» Task instructions: Some of the lines below need repeating. Reproduce exactly those between the lines holding "Best of 3 10-Point Tiebreak Games." and "If one player or team is late 5 minutes", inclusive.

Stored data entries
···
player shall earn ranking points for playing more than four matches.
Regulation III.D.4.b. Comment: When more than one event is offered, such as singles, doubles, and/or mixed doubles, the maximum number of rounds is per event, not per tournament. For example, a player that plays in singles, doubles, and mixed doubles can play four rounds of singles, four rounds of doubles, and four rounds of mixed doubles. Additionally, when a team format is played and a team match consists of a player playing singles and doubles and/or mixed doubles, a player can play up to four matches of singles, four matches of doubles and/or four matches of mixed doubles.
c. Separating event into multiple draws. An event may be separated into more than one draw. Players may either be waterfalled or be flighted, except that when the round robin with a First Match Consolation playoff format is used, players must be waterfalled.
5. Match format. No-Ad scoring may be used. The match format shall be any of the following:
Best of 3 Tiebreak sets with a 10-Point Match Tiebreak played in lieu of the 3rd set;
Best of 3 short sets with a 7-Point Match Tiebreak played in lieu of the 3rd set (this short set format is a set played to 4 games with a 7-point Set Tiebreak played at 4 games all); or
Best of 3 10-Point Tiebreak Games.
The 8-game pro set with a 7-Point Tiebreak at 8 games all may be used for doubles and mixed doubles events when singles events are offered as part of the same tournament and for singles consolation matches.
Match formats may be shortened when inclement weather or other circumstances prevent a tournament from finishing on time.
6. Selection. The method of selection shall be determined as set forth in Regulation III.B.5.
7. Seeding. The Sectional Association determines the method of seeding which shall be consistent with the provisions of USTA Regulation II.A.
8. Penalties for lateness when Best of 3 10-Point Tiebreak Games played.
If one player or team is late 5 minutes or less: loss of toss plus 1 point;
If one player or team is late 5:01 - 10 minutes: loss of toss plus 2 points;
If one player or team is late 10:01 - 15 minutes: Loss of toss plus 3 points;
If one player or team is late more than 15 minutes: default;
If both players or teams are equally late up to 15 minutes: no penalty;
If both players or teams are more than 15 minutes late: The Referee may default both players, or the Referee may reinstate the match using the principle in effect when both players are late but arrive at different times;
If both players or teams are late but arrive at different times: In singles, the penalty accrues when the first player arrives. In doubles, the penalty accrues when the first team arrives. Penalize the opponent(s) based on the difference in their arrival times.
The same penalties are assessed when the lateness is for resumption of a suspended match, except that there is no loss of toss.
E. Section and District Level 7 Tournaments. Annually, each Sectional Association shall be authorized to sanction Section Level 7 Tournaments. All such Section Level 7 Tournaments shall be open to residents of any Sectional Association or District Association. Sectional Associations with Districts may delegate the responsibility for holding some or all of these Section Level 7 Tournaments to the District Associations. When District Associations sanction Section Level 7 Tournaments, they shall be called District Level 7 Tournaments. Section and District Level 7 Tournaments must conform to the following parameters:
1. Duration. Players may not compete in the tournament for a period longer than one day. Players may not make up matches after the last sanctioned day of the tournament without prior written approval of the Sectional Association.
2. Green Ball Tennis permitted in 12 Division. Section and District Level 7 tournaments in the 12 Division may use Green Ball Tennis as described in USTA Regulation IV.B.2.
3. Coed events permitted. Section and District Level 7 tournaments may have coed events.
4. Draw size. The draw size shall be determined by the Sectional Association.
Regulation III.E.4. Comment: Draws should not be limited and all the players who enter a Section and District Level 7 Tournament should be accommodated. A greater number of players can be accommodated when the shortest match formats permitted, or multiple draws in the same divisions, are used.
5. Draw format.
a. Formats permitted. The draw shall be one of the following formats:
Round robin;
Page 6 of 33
···
» Task solution:
Best of 3 10-Point Tiebreak Games.
The 8-game pro set with a 7-Point Tiebreak at 8 games all may be used for doubles and mixed doubles events when singles events are offered as part of the same tournament and for singles consolation matches.
Match formats may be shortened when inclement weather or other circumstances prevent a tournament from finishing on time.
6. Selection. The method of selection shall be determined as set forth in Regulation III.B.5.
7. Seeding. The Sectional Association determines the method of seeding which shall be consistent with the provisions of USTA Regulation II.A.
8. Penalties for lateness when Best of 3 10-Point Tiebreak Games played.
If one player or team is late 5 minutes or less: loss of toss plus 1 point;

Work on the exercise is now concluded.